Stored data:

────────────────

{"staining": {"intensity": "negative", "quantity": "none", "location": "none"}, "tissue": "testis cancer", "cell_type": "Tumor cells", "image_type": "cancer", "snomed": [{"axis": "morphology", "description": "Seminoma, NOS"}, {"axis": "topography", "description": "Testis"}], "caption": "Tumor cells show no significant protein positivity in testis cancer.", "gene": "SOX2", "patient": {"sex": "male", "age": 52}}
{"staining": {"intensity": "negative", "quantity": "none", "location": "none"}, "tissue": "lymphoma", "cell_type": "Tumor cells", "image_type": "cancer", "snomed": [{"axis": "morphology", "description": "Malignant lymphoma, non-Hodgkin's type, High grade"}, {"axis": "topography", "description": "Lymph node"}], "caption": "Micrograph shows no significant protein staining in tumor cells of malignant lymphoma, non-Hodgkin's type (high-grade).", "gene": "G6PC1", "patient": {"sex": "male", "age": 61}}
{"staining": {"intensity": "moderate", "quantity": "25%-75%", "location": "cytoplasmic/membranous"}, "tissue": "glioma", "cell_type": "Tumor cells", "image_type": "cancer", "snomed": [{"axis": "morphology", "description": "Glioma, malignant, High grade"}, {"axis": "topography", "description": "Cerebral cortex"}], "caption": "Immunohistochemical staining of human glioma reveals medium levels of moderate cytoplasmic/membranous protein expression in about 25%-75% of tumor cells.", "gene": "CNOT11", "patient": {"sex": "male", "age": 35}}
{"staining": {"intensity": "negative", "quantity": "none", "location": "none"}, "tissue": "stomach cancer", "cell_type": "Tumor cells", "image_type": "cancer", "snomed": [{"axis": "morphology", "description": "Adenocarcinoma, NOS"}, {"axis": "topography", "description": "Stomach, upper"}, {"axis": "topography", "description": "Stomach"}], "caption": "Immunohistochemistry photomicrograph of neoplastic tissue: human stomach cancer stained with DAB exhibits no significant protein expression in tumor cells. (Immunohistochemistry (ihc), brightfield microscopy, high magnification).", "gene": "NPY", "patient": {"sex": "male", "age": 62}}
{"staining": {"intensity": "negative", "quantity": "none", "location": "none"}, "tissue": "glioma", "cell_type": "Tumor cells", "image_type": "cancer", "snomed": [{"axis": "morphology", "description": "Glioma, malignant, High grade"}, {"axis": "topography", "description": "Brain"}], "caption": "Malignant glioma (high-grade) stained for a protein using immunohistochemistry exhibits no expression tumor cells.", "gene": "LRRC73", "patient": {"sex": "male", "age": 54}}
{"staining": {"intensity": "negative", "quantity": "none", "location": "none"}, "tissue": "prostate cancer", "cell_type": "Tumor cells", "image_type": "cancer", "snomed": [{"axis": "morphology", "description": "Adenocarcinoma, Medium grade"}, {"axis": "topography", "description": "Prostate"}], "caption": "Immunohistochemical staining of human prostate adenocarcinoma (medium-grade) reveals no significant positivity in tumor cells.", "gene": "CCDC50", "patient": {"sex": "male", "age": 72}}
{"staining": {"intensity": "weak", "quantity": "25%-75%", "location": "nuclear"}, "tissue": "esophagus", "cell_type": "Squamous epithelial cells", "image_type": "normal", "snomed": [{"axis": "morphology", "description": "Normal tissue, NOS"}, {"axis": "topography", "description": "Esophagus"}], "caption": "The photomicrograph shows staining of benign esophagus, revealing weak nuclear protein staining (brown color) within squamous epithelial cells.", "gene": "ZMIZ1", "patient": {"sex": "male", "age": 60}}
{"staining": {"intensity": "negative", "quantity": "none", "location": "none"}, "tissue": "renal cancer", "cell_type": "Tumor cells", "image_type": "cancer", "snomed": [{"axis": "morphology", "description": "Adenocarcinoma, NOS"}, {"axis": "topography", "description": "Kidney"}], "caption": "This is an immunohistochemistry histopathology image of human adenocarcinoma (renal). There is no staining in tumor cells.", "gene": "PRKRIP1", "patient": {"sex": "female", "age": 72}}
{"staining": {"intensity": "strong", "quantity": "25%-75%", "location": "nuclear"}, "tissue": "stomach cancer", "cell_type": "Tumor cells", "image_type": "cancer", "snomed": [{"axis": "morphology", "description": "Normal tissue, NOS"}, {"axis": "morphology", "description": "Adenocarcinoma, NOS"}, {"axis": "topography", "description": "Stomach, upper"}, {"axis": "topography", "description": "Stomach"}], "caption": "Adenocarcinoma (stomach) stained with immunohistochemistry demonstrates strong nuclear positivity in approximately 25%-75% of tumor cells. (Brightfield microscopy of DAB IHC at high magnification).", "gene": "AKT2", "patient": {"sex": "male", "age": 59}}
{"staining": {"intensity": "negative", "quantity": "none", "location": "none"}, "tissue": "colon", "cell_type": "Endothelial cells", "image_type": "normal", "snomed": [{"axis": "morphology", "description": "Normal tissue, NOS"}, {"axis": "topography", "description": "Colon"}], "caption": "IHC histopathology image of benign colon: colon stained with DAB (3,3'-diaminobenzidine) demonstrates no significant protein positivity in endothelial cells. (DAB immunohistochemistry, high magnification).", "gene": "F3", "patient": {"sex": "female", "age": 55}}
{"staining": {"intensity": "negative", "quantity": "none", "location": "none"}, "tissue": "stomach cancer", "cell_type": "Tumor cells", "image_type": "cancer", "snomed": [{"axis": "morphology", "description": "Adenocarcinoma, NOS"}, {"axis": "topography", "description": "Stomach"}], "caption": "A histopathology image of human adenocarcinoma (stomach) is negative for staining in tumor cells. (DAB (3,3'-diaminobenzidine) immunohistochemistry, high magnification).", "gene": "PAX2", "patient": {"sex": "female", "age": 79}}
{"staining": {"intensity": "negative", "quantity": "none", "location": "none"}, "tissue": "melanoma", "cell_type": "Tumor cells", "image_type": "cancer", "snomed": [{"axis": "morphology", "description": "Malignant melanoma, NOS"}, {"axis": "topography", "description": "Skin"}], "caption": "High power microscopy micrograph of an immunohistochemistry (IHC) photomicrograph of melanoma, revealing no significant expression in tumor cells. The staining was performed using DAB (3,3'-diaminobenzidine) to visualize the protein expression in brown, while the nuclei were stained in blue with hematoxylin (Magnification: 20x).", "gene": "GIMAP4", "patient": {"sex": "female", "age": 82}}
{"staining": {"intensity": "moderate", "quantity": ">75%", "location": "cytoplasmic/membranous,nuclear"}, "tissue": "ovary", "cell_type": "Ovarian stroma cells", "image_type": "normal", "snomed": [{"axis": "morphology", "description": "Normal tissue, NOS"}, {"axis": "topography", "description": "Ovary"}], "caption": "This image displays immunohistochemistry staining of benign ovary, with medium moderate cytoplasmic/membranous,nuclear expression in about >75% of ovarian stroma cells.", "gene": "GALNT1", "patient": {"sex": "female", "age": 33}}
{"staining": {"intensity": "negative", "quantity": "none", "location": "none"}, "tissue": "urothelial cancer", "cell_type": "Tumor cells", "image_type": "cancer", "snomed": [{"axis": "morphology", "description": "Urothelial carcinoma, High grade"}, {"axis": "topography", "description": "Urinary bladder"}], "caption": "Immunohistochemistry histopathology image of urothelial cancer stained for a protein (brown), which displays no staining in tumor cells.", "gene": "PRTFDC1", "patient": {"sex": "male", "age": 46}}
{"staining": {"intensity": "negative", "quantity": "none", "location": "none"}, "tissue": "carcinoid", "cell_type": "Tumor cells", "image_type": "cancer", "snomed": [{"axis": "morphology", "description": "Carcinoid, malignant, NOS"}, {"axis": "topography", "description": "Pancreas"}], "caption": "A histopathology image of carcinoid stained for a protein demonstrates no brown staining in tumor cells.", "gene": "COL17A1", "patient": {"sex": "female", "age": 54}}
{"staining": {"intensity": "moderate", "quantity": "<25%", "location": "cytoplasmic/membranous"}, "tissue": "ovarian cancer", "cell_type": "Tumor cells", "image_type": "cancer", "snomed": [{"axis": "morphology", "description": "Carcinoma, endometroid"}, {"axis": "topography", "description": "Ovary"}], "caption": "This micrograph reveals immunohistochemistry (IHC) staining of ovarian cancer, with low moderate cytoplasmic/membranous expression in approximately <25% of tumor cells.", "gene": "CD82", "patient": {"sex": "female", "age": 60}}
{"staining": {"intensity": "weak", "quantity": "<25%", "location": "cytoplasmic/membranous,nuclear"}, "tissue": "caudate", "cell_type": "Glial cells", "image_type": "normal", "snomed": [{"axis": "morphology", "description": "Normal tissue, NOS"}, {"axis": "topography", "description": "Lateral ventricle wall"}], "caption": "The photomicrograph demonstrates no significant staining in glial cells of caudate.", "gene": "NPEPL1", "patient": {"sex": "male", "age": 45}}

────────────────

- What to do
Please return only the lines above, starting at the line that has "photomicrograph shows staining" and ending at the line that has "is an immunohistochemistry", keeping both and leaving each one unchanged.

- Response below
{"staining": {"intensity": "weak", "quantity": "25%-75%", "location": "nuclear"}, "tissue": "esophagus", "cell_type": "Squamous epithelial cells", "image_type": "normal", "snomed": [{"axis": "morphology", "description": "Normal tissue, NOS"}, {"axis": "topography", "description": "Esophagus"}], "caption": "The photomicrograph shows staining of benign esophagus, revealing weak nuclear protein staining (brown color) within squamous epithelial cells.", "gene": "ZMIZ1", "patient": {"sex": "male", "age": 60}}
{"staining": {"intensity": "negative", "quantity": "none", "location": "none"}, "tissue": "renal cancer", "cell_type": "Tumor cells", "image_type": "cancer", "snomed": [{"axis": "morphology", "description": "Adenocarcinoma, NOS"}, {"axis": "topography", "description": "Kidney"}], "caption": "This is an immunohistochemistry histopathology image of human adenocarcinoma (renal). There is no staining in tumor cells.", "gene": "PRKRIP1", "patient": {"sex": "female", "age": 72}}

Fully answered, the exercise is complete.